喜娘瞧着這新娘子實在老實,便忍不住笑道:“老婆子可都聽見了,新娘子可說要生的,将來定能枝葉繁茂,多子多福!”
謝微瀾這才明白過來是這個“生”,頓時臉色爆紅,恨不得把頭埋進胸前的衣服裏。
最後一步是合卺酒,紅漆木描金牡丹茶盤裏,放着一對镂金的鳳尾紋酒杯,腰身處用一條紅綢系起來。
謝微瀾端着酒杯目含擔憂的看着徐修然,他這樣的身子能喝酒嗎?
徐修然似乎看出了謝微瀾的擔心,對她笑了笑,低聲道:“只一杯酒,不礙事的。”
謝微瀾壓着滿腹疑惑和擔憂,與徐修然喝了交杯酒。擡頭間看到男子俊美清隽的臉,腦子裏忽地就飄過一句“陌上人如玉,公子世無雙。”
抛開身體不好這一條,徐二哥倒真是世間難得的美人……只是他怎的就長了一張和那刺客一樣的臉?
一想到自己在那刺客前做出的一系列舉動,謝微瀾就無地自容,她當時怎麽就那麽蠢?想到徐修然在背後還不定怎麽笑她,謝微瀾便滿心生無可戀,恨不能刨個坑把自己給埋了。

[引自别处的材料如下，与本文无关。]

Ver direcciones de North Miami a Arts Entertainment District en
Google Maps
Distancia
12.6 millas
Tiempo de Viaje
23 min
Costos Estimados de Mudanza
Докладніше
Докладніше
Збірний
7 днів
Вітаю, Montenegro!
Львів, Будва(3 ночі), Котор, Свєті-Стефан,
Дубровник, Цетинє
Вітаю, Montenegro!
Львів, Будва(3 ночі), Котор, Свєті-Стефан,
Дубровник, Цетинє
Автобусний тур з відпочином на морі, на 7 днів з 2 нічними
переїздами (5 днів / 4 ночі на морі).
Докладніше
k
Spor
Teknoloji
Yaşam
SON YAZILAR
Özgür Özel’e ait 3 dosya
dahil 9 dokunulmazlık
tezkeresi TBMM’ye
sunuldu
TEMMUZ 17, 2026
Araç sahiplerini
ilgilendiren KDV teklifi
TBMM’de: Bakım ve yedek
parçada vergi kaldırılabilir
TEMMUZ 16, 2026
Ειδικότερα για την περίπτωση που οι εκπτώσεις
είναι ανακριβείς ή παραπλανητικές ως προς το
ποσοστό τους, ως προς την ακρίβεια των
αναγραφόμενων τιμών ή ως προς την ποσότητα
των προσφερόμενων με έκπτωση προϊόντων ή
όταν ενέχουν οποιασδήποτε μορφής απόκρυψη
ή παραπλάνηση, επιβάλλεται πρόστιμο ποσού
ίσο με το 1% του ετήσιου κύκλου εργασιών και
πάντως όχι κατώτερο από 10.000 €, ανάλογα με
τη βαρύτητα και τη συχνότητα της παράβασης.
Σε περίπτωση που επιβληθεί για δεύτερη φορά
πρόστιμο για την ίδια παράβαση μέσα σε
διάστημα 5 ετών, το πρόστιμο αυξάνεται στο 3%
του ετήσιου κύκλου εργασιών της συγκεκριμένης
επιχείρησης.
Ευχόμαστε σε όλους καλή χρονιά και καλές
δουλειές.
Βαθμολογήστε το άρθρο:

走完最後一道流程,喜娘領了賞錢就帶着喜房裏的丫頭們退出去了,臨走的時候還很貼心的替二位新人把房門關好。
新房裏,剩下謝微瀾和徐修然大眼瞪小眼,最後還是以徐修然嗓子裏冒出一股癢意,捂着帕子咳了一聲結束。
徐修然這一咳把謝微瀾心裏的懊惱給咳的一幹二淨,她急忙從床上站起身,扶着徐修然在床上坐下,又到桌邊給他倒了杯茶喂到他嘴邊,“不是很燙,你先喝點,壓一壓嗓子。”
徐修然抿一口便擺了擺手,眼神若有若無的落在少女身上。與前兩次見面時的倉促不便不同,此刻在新房裏,只有二人,徐修然才有時間細細打量自己的新婚妻子。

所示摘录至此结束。